Ramsey is fortunate enough that comparables to the Lowline exist. His Lowline project has neared its necessary funding levels because of innovations in reuse like the High Line in the Chelsea section of Manhattan, which transformed abandoned elevated rail lines into a public promenade of native plants and unusual views of the city from three floors above. But the High Line has been criticized for running up rents, running out residents, and attracting more tourists than it can handle. But it is also frequently credited with breathing new life into its surrounding neighborhoods and giving hope to other neighborhoods in need of a boost, like the Lower East Side.

Being the first is difficult, Ramsey says, but as a beneficiary of the precedent the High Line created for his Lowline project, Ramsey is cheering on folks like Folan and Picker, who are forging the way so that similar initiatives can follow nationwide.

“People thought cities were a lost cause back in the ’70s and ’80s, an unsolvable problem,” he says. “They’re turning back to them now, but that means we face challenges that come with mass urbanization, with mega-cities.” The Lowline’s Lower East Side is a multi-ethnic neighborhood with a deep history. Every factor—power, transportation, housing density, access to water and food, access to nature and public spaces—must be taken into account as the area is transformed, and the richness of the existing culture must also be preserved.

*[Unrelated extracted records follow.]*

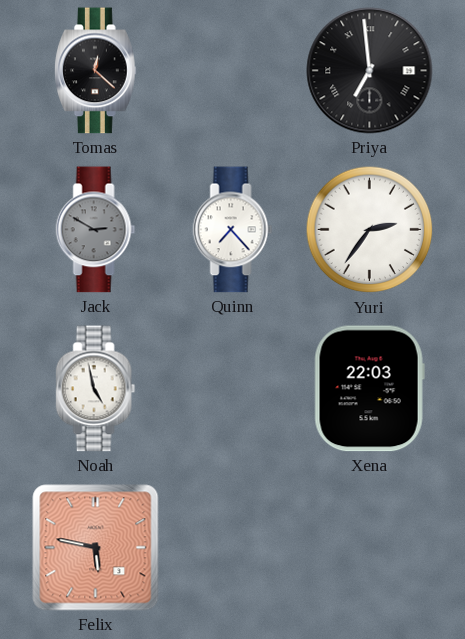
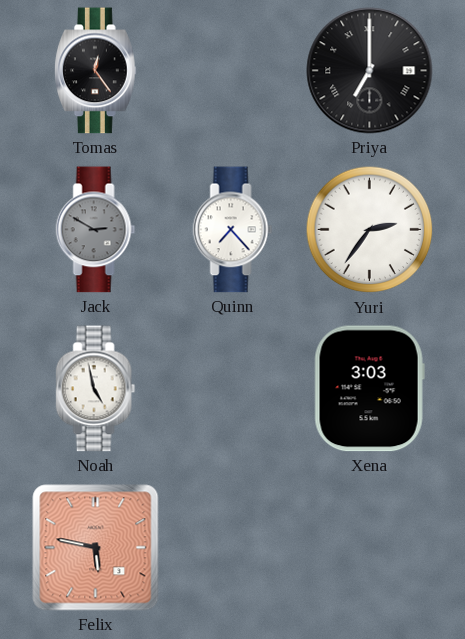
Tomas: 12:22 -> 12:24
Priya: 6:59 -> 7:00
Xena: 22:03 -> 3:03
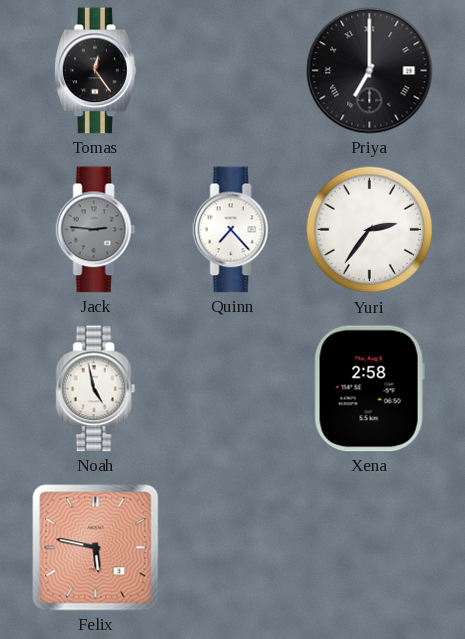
Jack: 2:50 -> 2:46
Xena: 3:03 -> 2:58
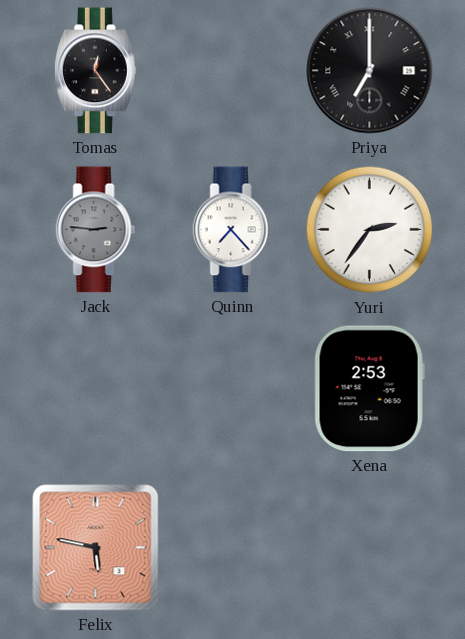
Noah: 4:58 -> none
Xena: 2:58 -> 2:53
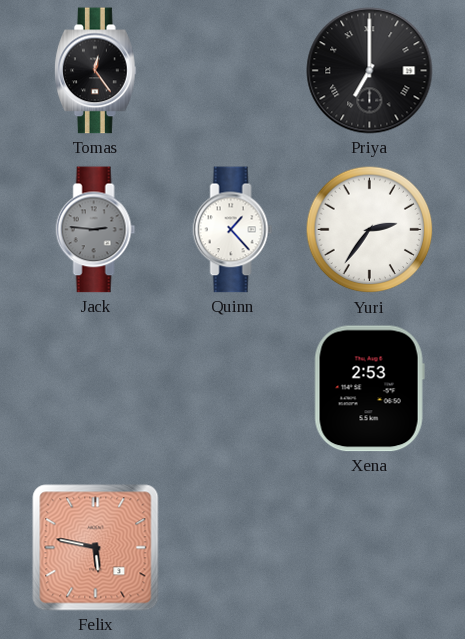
Quinn: 7:23 -> 1:23
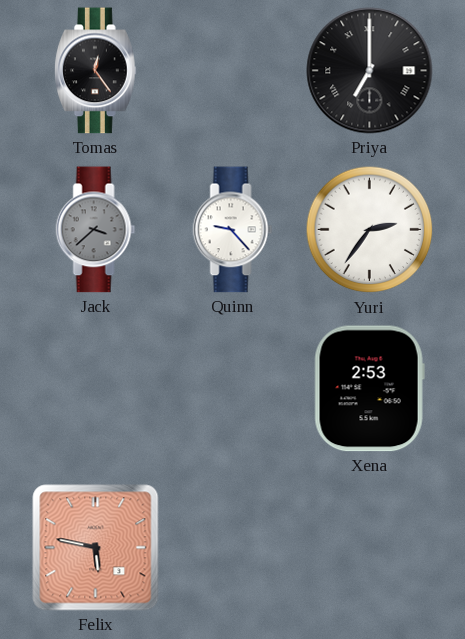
Jack: 2:46 -> 3:38
Quinn: 1:23 -> 9:23
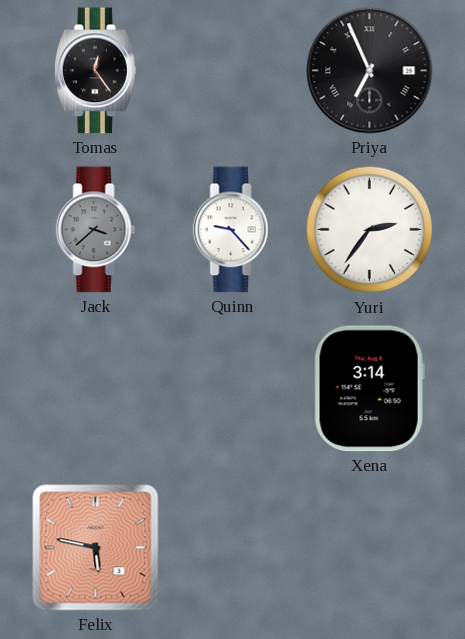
Priya: 7:00 -> 6:56
Xena: 2:53 -> 3:14
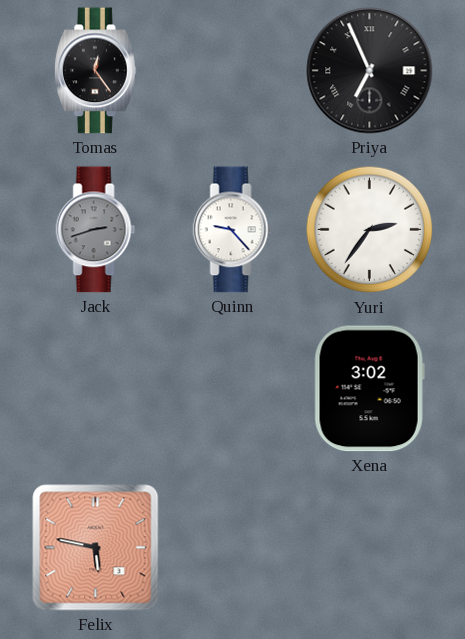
Jack: 3:38 -> 2:42
Xena: 3:14 -> 3:02
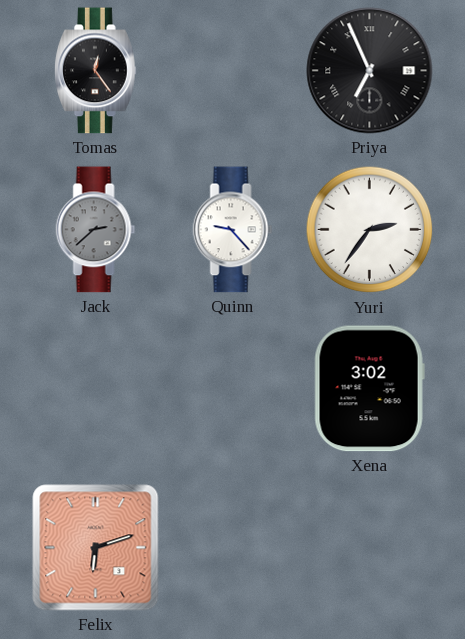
Jack: 2:42 -> 2:38
Felix: 5:47 -> 6:12
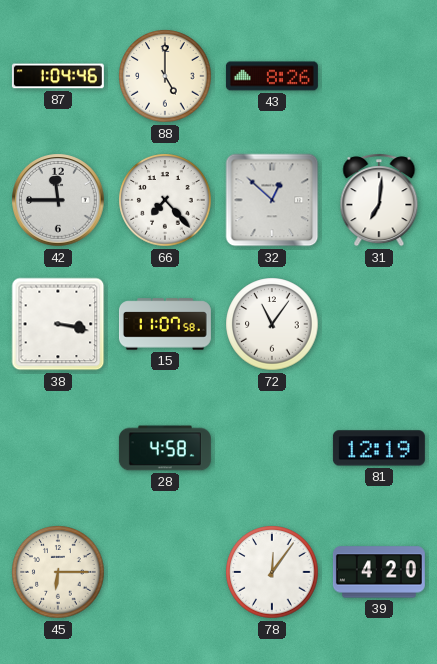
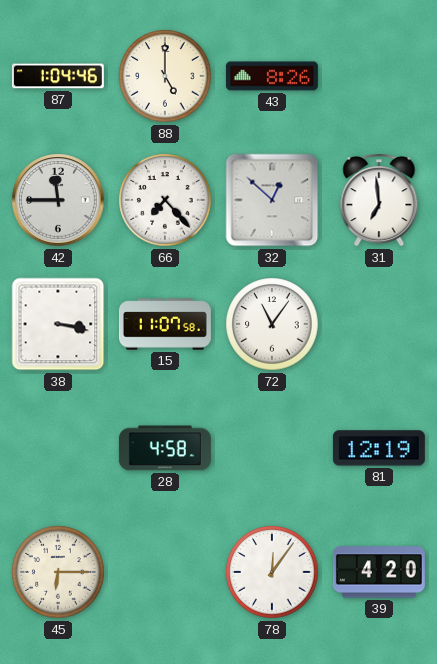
31: 7:01 -> 6:59
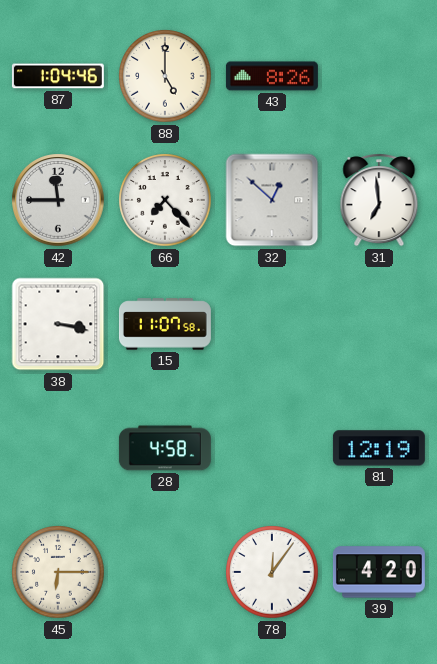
72: 11:06 -> none
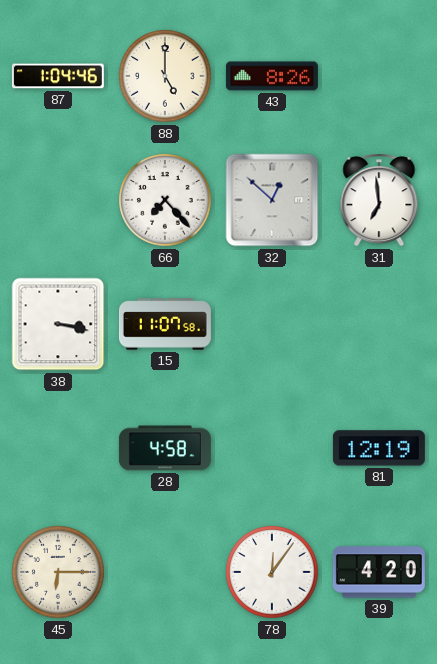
42: 11:45 -> none
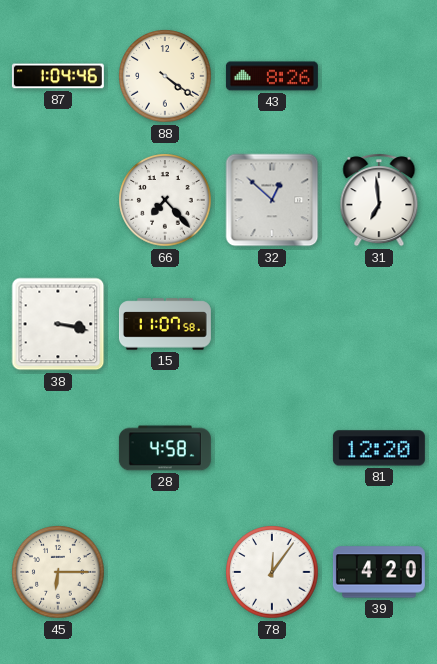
88: 5:00 -> 4:21
81: 12:19 -> 12:20
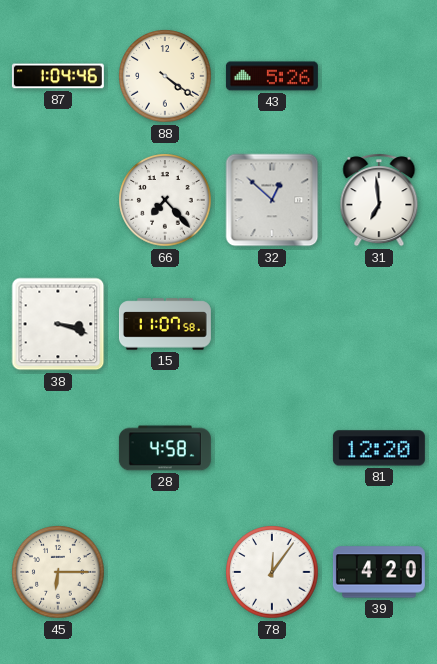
43: 8:26 -> 5:26
38: 3:17 -> 3:18
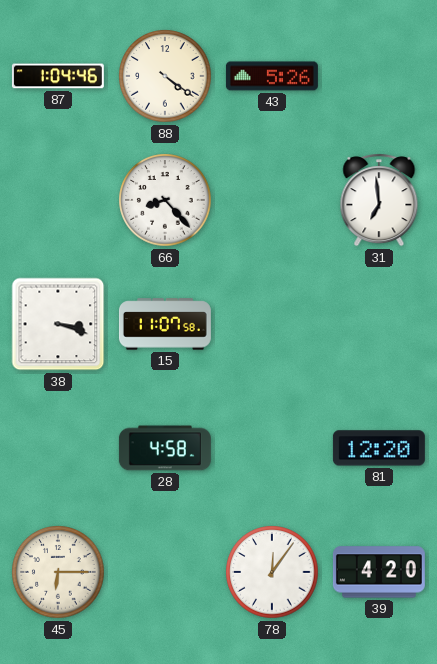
66: 7:23 -> 8:23
32: 12:52 -> none
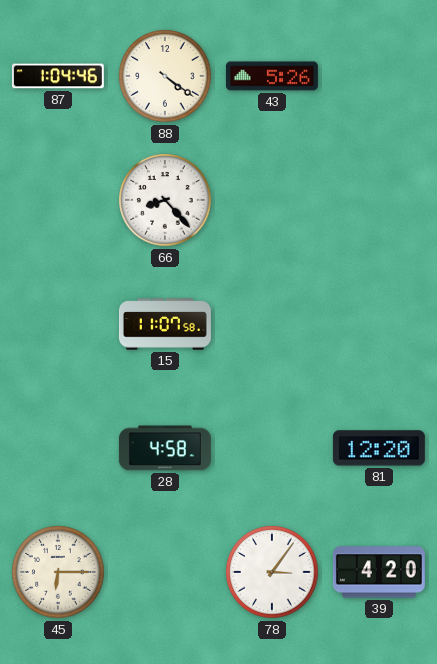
31: 6:59 -> none
38: 3:18 -> none
78: 12:06 -> 3:06
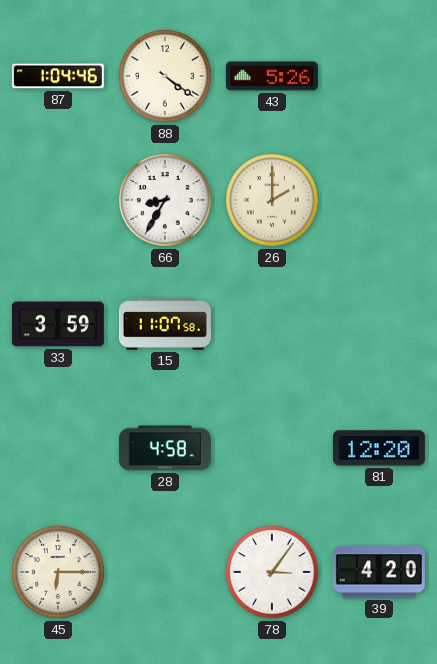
66: 8:23 -> 8:35
26: none -> 2:00
33: none -> 3:59
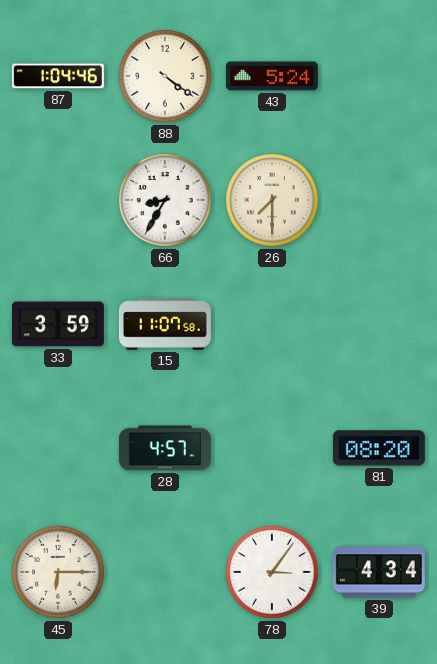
43: 5:26 -> 5:24
26: 2:00 -> 7:30
28: 4:58 -> 4:57
81: 12:20 -> 08:20
39: 4:20 -> 4:34
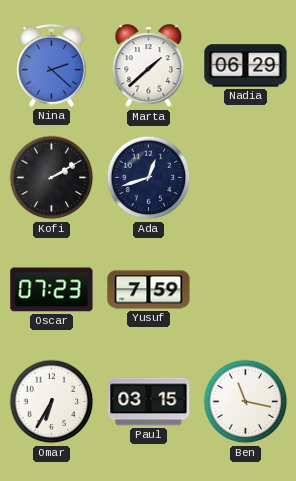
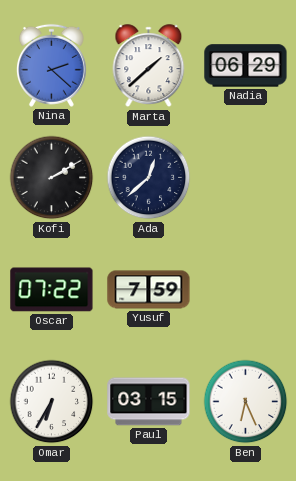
Ada: 12:42 -> 12:38
Oscar: 07:23 -> 07:22
Ben: 11:17 -> 6:26
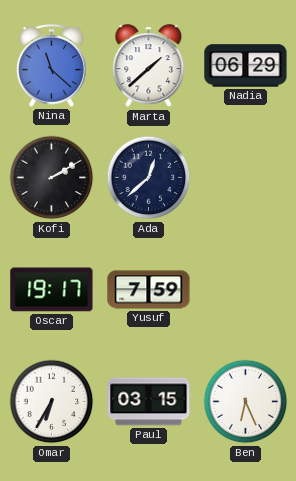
Nina: 2:22 -> 11:22
Oscar: 07:22 -> 19:17
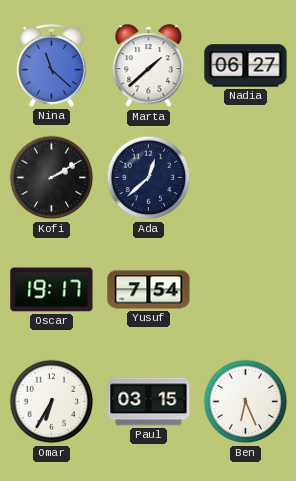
Nadia: 06:29 -> 06:27
Yusuf: 7:59 -> 7:54
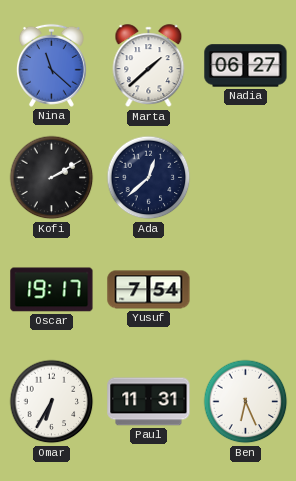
Paul: 03:15 -> 11:31
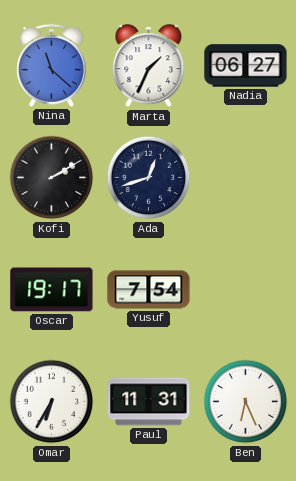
Marta: 1:38 -> 1:34
Ada: 12:38 -> 12:42
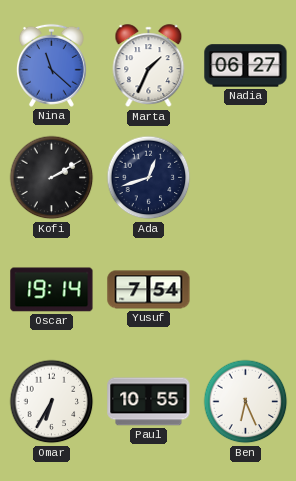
Oscar: 19:17 -> 19:14
Paul: 11:31 -> 10:55
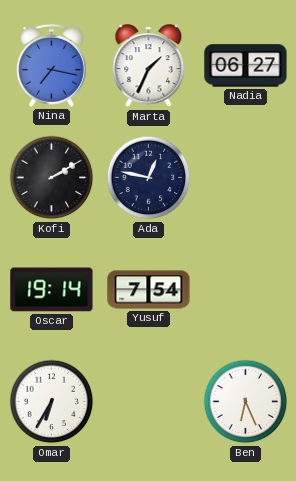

Ramsey says he’s excited to come to Pittsburgh and check out ways that the city innovates as it gentrifies. He’s only visited once before and found the town’s signature sandwich-topped-with-french-fries to be a pretty innovative maneuver. He has many New York stories to share with the Quad attendees, but he also expects to take back some ideas about renewal, technology, sustainability, and the future of cities.

It’s Showtime

In the meantime, Rosen and her team are putting the finishing touches on their program for the Quad, and she’s gotten a true taste of how far beyond the sketchbook architectural work extends. Tours and talks fill the program, from tiny houses, to the world’s greenest buildings, to collaborative reuse, to social change, to community diversity. They’ll look at the greenest buildings in the world at the Phipps Conservatory and the Tower at PNC Plaza. They’ll tour the established: Heinz Field; Frank Lloyd Wright’s most iconic house, Fallingwater; some of downtown’s most architecturally interesting buildings; and the Carnegie Museums of Art and Natural History. And they’ll learn about the new: a whiskey distillery that’s renewing the craft-spirits industry in Pittsburgh, the TechShop that has sprung up alongside Google Pittsburgh, and a movie production studio in the Strip District that is a reuse story in its own right.

“I love the way Pittsburgh’s defunct libraries are now cafés, steel-mill sites become retail districts, old warehouses become artist lofts,” says Rosen. She thinks her contemporaries will see it as she does. It may not be as pretty as a pristine beach, but in many ways it’s a lot more interesting.